The reduced number of metastatic nodules in lungs of 6B12 treated PyMT-mice suggests that it could affect the formation of the pre-metastatic niche. We therefore analysed the efficacy of the 6B12 antibody in blocking the pre-metastatic niche by monitoring hallmarks of pre-metastatic niche formation, such as the deposition of FN, the production of G-CSF and the accumulation of T-cells [13,32,33]. Tumor-bearing mice at the pre-metastatic stage were treated with the 6B12 antibody or with the IgG control. The status of the pre-metastatic niche was analysed by immunohistochemical staining of lung tissue sections, which showed increased FN deposits as well as accumulation of T-cells around the blood vessels in pre-metastatic lungs, of mice boosted by S100A4(+/+)MEFs compared to the control S100A4(-/-)MEFs (Figure 4A). Quantitative analysis of FN transcripts in the lungs confirmed increased FN gene expression in tumor-bearing mice compared to control mice injected only with S100A4(+/+) MEFs. Inducing pre-metastatic niche formation by boosting mice with S100A4(+/+) MEFs further increased FN transcription, although the results were not statistically significant (Figure 4B). The 6B12 antibody showed a tendency to suppress FN transcription (P = 0.093) (Figure 4C), whereas analysis of FN protein expression showed a significant reduction of FN in the 6B12- treated group (n = 6, Figure 4D). Similar to FN, the transcription of G-CSF in pre-metastatic lungs decreased in response to 6B12 treatment (P = 0.033, Figure 4C). Quantifying the amount of T-cells accumulated in the vicinity of blood vessels within pre-metastatic lungs showed that the treatment with the 6B12 antibody led to a substantial reduction in T-cell numbers compared to the non-treated control (Figure 4E).

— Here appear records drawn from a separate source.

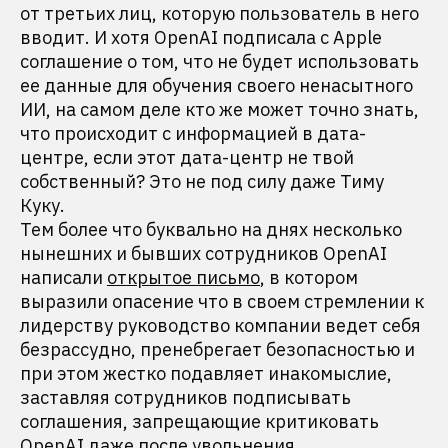
от третьих лиц, которую пользователь в него
вводит. И хотя OpenAI подписала с Apple
соглашение о том, что не будет использовать
ее данные для обучения своего ненасытного
ИИ, на самом деле кто же может точно знать,
что происходит с информацией в дата-
центре, если этот дата-центр не твой
собственный? Это не под силу даже Тиму
Куку.
Тем более что буквально на днях несколько
нынешних и бывших сотрудников OpenAI
написали
открытое письмо
, в котором
выразили опасение что в своем стремлении к
лидерству руководство компании ведет себя
безрассудно, пренебрегает безопасностью и
при этом жестко подавляет инакомыслие,
заставляя сотрудников подписывать
соглашения, запрещающие критиковать
OpenAI даже после увольнения.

The suppression of tumor development and metastasis in S100A4(-/-) mice was associated with a decrease in T-cell infiltration [12,13], suggesting that S100A4 could affect T-cell production in general. To explore this possibility we performed a detailed analysis of the T-cell compartment of lymphoid organs of S100A4(-/-) mice.

Analysis of thymus, spleen and lymph nodes of S100A4(+/+) and S100A4(-/-) mice (n = 12) showed that the overall cellularity of organs was similar, with a slight tendency towards less cellularity in S100A4(-/-) spleens, which was not statistically significant (Additional file 2: Table S3).

The T-cell population in the thymus of S100A4(-/-) and S100A4(+/+) mice within the double negative (DN) compartment, based on the expression of CD44 and CD25, was not affected by S100A4. Furthermore, the proportion of CD4⁺ and CD8⁺ T-cells was similar (data not shown).

In contrast, the absolute number of CD4⁺ and CD8⁺ T-lymphocytes in S100A4(-/-) spleens was significantly reduced compared to the control, whereas the proportion of CD8⁺ and CD4⁺ cells remained unchanged (Figure 5A,B). We did not observe any differences in the proportion of naïve (CD62L⁺CD44^-) and memory (CD62L^-CD44⁺) CD4⁺ T-cells, as well as naïve (CD62L⁺CD44^-) and memory (CD62L^-CD44⁺) CD8⁺ T-cells (data not shown).

The reduction in the absolute number of T-cells in the spleen of S100A4(-/-) mice could reflect the effect of S100A4 on the survival of T-cells. This proposition was of interest since it has been shown earlier that extracellular S100A4 stimulated survival of neurons and the viability of cardiac myocytes [18,34]. We therefore analyzed growth and survival of T-cell populations in vitro in the presence of S100A4 for 6 days. As shown in Figure 5C, S100A4 did not affect the viability of cells as judged by a LDH cell viability assay. The proliferation rate of T-cells in culture was also similar.